In the midst of Andy and her team being hunted, we come across Nile (the amazingly talented KiKi Layne from If Beale Street Could Talk). She’s in Afghanistan with her team of U.S. Marines as they uncover someone the person they’re looking for. After an exchange of fire, Nile tries to save the shooter and unfortunately gets close enough for her neck to get sliced open in the process. She looks like a goner but wakes up the next morning, not only alive but with no scars.
Andy and her crew find out about the incident because there’s some immortal connection where they share each other’s dreams. In other words: Holy bleep, there’s another one of them out there!
The movie opens up as Nile begrudgingly becomes one of the immortal clan (not as catchy as Wu-Tang, but more deadly). We learn more about their history and come to realize that living forever isn’t as exciting as it sounds — Andy tells Nile that she forgot what her mother looked like. We also find out that the immortal bug doesn’t last forever. Sometimes it just wears out like elastic in sweatpants. One day you get a shot to the gut and it doesn’t heal.

[GIVEN INFORMATION]:
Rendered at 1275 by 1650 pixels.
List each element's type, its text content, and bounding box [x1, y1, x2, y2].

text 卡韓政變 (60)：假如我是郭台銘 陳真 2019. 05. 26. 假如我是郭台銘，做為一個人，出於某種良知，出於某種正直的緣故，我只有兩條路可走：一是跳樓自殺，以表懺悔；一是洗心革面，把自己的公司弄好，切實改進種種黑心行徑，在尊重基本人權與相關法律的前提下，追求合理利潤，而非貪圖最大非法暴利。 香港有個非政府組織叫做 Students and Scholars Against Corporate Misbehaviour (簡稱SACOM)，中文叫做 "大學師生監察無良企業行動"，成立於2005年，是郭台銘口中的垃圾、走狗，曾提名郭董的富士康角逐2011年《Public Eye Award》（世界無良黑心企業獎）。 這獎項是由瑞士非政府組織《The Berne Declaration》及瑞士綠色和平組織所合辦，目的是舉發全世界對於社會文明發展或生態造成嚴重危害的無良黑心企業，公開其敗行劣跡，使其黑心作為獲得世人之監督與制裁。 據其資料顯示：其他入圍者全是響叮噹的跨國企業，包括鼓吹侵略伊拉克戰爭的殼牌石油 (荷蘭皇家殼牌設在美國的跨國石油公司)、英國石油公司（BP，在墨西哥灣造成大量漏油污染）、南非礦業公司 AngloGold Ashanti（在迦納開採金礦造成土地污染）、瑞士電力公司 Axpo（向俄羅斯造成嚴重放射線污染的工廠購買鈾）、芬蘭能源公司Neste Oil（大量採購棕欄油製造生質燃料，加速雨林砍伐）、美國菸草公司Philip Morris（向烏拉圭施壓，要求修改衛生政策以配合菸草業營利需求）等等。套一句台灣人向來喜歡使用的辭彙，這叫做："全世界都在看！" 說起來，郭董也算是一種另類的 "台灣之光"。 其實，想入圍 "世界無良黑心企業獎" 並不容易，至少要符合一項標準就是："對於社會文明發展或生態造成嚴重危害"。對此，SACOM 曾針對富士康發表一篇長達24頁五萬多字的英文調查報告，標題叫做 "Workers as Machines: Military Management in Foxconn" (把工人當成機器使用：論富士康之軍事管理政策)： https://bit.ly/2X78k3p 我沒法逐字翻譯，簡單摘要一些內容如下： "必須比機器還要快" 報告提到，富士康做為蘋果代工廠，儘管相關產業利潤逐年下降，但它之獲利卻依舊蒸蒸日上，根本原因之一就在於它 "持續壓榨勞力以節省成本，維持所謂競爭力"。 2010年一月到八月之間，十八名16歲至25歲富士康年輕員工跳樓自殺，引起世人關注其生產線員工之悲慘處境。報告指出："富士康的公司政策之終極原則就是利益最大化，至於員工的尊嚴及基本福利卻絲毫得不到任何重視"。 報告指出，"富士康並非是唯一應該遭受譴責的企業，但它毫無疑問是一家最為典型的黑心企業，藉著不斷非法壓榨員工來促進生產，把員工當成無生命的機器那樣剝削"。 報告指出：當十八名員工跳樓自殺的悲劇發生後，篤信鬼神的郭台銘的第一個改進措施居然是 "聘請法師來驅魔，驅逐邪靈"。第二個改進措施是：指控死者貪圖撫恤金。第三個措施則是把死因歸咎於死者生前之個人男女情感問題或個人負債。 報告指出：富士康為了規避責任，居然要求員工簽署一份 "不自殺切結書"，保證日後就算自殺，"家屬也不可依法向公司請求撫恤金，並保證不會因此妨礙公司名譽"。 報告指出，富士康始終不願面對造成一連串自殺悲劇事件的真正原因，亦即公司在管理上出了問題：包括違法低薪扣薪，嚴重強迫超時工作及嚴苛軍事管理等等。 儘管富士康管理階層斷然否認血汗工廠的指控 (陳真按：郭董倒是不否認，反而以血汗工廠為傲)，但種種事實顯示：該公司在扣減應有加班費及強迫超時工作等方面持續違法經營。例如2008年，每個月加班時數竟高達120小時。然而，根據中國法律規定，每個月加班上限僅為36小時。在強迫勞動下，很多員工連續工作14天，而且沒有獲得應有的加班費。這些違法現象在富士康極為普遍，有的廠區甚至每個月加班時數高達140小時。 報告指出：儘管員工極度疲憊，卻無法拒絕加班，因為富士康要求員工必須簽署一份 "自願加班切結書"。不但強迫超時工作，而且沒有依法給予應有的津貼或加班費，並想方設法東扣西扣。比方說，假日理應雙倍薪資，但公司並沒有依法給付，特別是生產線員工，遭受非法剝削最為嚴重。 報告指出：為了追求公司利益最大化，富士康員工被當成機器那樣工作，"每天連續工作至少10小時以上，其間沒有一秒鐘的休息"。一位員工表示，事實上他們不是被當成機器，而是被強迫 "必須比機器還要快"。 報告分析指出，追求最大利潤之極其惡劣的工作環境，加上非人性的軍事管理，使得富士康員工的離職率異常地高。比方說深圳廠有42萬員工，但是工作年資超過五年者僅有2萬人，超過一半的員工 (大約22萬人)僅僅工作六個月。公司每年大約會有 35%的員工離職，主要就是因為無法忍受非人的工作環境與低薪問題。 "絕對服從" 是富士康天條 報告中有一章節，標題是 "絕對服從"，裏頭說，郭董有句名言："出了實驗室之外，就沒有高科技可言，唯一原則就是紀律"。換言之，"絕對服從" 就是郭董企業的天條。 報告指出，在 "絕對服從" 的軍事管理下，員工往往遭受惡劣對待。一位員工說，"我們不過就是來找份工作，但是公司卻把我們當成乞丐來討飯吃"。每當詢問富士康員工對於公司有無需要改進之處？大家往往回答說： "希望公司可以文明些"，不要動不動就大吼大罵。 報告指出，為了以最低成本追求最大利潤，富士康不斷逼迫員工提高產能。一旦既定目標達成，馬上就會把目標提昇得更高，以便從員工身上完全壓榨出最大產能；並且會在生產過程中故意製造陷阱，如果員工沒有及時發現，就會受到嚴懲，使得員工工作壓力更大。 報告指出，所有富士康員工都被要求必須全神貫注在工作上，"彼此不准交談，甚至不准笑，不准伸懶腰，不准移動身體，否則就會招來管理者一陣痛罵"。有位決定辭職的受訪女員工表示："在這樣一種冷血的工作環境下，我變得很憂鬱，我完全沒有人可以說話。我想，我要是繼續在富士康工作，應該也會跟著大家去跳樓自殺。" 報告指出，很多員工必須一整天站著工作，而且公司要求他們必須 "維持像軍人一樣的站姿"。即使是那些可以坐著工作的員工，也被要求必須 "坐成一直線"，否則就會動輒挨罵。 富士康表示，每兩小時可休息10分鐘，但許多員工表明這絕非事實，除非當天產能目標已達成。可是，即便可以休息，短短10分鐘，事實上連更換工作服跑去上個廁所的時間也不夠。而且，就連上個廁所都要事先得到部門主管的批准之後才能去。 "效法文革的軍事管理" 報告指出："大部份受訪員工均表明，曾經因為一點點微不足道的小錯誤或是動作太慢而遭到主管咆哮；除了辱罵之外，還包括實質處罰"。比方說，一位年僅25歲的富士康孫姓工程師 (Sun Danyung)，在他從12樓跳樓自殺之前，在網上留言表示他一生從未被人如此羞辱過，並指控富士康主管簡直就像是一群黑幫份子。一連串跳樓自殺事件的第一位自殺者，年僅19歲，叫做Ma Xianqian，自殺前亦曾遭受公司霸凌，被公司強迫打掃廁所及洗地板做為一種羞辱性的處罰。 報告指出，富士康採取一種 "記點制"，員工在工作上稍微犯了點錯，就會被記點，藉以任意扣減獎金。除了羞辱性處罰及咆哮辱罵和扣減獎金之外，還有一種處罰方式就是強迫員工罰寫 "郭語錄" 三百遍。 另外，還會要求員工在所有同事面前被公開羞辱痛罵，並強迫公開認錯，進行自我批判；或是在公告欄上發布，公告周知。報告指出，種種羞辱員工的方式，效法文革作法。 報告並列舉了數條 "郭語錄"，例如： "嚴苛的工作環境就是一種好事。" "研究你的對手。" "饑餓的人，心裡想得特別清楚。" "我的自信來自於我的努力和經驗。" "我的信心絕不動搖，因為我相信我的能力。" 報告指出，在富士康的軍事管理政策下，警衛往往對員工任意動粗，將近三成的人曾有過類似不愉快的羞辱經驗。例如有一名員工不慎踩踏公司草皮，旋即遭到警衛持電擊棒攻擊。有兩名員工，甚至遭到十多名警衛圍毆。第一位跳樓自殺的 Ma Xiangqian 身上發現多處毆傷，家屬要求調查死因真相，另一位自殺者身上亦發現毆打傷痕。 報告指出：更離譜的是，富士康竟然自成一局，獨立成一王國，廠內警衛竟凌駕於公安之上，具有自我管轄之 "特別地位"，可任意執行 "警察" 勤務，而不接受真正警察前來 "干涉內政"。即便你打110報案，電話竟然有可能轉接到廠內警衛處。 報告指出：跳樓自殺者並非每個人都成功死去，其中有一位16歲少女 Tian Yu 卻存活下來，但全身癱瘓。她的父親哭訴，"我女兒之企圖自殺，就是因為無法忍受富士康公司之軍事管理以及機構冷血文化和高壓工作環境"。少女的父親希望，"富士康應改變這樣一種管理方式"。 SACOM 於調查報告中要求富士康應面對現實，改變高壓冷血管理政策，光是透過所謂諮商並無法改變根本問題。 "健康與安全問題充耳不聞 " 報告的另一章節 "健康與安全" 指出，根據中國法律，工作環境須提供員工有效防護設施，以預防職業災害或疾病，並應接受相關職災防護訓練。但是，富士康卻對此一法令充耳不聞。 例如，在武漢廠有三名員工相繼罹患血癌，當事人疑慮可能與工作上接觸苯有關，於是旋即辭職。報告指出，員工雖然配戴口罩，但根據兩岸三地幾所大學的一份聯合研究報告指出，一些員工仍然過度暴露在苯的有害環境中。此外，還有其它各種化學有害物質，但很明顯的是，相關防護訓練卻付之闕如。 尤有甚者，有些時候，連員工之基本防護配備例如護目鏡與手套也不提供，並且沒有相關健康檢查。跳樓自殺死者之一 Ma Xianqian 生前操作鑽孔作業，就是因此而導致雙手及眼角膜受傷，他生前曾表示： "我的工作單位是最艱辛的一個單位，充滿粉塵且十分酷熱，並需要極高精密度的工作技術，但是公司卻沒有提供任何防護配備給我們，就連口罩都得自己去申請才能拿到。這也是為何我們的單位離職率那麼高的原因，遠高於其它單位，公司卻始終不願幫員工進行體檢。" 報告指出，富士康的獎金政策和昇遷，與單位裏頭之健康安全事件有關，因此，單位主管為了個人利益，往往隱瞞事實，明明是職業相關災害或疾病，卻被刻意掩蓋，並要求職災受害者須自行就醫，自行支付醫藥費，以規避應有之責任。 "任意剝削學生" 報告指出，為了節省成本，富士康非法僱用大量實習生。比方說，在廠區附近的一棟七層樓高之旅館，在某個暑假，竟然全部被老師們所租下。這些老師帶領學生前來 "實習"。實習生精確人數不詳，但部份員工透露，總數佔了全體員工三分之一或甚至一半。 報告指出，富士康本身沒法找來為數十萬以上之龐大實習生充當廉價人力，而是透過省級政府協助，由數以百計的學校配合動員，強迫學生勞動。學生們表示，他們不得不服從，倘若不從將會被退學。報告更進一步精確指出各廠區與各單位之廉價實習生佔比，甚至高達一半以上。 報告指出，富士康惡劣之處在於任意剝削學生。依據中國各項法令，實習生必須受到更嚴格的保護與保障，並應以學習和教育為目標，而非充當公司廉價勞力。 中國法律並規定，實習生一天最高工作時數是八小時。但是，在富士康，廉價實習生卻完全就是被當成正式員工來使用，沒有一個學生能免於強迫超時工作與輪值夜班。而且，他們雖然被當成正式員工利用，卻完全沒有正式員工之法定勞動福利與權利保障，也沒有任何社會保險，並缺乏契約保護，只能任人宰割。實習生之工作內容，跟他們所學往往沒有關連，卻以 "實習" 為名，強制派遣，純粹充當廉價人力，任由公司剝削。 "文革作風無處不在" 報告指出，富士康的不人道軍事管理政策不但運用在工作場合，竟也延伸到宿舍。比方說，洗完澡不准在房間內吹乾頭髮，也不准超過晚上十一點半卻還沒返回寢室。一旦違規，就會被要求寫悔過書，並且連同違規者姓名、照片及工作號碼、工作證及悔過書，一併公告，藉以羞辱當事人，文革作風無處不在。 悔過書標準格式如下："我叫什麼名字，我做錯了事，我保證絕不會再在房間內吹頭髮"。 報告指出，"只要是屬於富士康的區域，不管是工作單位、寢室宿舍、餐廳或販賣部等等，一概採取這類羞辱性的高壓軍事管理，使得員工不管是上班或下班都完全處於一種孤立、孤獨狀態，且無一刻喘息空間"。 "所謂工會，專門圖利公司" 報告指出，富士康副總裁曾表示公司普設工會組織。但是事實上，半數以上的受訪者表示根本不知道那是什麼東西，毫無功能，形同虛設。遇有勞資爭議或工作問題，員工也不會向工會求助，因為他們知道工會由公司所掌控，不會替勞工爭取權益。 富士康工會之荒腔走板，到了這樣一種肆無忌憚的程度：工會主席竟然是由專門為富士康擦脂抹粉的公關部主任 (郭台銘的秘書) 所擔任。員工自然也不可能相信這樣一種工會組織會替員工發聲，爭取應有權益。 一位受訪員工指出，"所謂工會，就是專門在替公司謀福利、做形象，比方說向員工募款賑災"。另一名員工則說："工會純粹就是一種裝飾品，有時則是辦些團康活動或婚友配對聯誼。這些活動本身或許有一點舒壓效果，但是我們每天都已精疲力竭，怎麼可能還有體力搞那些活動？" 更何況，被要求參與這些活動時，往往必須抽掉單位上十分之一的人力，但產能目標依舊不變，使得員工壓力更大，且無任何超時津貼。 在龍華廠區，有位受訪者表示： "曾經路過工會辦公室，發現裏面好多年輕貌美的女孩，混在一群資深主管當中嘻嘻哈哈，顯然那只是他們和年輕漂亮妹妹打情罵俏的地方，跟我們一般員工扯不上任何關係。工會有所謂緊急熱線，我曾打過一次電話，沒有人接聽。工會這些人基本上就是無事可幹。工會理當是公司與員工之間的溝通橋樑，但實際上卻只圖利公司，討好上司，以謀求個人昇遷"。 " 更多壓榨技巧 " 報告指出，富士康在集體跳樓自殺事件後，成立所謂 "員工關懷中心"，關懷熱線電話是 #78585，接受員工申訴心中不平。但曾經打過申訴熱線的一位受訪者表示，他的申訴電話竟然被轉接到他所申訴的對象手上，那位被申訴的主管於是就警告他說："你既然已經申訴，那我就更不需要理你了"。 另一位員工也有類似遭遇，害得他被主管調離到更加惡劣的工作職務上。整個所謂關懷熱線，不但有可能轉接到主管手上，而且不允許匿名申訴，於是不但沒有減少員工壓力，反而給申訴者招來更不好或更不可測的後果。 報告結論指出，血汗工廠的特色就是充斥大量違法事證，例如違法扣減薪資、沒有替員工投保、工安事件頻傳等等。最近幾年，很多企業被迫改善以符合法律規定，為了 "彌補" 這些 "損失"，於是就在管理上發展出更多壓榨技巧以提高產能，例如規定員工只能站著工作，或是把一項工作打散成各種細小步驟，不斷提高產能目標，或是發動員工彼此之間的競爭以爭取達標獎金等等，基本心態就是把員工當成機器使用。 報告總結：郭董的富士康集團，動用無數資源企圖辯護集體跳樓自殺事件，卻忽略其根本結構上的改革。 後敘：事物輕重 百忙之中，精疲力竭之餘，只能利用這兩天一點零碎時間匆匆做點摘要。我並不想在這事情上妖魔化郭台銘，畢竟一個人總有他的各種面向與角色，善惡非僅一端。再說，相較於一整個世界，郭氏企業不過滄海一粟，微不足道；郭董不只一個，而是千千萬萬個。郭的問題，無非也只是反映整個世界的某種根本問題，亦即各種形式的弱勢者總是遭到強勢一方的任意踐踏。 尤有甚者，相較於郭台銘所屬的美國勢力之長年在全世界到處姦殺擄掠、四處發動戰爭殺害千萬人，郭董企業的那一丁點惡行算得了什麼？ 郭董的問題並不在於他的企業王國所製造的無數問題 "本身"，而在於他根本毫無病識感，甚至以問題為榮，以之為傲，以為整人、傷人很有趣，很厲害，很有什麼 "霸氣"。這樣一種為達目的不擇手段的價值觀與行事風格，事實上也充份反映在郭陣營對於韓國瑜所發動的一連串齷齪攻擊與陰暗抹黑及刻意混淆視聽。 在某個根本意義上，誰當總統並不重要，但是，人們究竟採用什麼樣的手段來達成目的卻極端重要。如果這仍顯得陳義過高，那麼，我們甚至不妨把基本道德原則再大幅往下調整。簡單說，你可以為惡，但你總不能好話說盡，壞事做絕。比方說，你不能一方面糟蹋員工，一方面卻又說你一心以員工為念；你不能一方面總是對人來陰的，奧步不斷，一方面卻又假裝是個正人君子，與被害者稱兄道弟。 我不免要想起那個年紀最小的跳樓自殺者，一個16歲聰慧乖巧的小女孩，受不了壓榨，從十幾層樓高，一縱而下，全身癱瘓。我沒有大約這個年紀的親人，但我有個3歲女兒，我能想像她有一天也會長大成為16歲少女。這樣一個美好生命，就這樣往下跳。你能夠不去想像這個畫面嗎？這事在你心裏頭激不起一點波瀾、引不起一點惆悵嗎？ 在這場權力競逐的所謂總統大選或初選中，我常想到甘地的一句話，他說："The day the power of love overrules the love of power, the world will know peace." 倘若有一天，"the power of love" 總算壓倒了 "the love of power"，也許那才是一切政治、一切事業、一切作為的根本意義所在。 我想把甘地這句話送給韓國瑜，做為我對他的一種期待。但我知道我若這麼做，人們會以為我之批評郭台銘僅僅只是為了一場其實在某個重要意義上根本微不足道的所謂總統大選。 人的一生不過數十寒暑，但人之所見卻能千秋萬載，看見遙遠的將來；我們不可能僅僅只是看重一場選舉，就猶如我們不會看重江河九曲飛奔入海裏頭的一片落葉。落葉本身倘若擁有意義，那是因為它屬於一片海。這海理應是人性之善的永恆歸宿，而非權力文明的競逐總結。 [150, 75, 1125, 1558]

[WRITTEN PROBLEM 1]: Reproduce, word for word, the stretch of the movie review from "In the midst" through "them out there!".
[WRITTEN PROBLEM 2]: List every proper name that appears in the movie review, giving each one once.
[WRITTEN PROBLEM 3]: Carry the movie review forward from the point where it stops, writing its next part.

[OUTPUT 1]:
In the midst of Andy and her team being hunted, we come across Nile (the amazingly talented KiKi Layne from If Beale Street Could Talk). She’s in Afghanistan with her team of U.S. Marines as they uncover someone the person they’re looking for. After an exchange of fire, Nile tries to save the shooter and unfortunately gets close enough for her neck to get sliced open in the process. She looks like a goner but wakes up the next morning, not only alive but with no scars.
Andy and her crew find out about the incident because there’s some immortal connection where they share each other’s dreams. In other words: Holy bleep, there’s another one of them out there!

[OUTPUT 2]:
Andy
Nile
KiKi Layne
If Beale Street Could Talk
Afghanistan
U.S. Marines
Wu-Tang

[OUTPUT 3]:
The film does a great job adapting the Image comic with the same name written by Greg Rucker and illustrated by Leandro Fernandez. There are some great flashbacks — a friend of Andy’s gets thrown into the ocean with an iron maiden hundreds of years ago, the team is seen fighting for the Union in the Civil War — which give the property plenty of room for sequels and prequels should the movie get a good response.
The film also has some great fight scenes, with Layne showing herself capable of holding her own against the veteran Theron.
Watching the immortals fight their way through is entertaining, even though we know they can’t gonna die — or maybe they can. They can betray each other, and such a defection forces Nile into a predicament: Do you want to be around your old family or go in guns blazing with the new one?
And we all know what happens next: Somehow the Zuckerberg-like villain snatches up the immortals and Nile has to save them in extraordinary fashion (with an ending that’s pretty satisfying).
This comic adaptation isn’t the MCU, and it doesn’t have to be. It’s worth the watch, and if Netflix is smart, it’ll have future instillments to fill the void of comic-related content on their platform.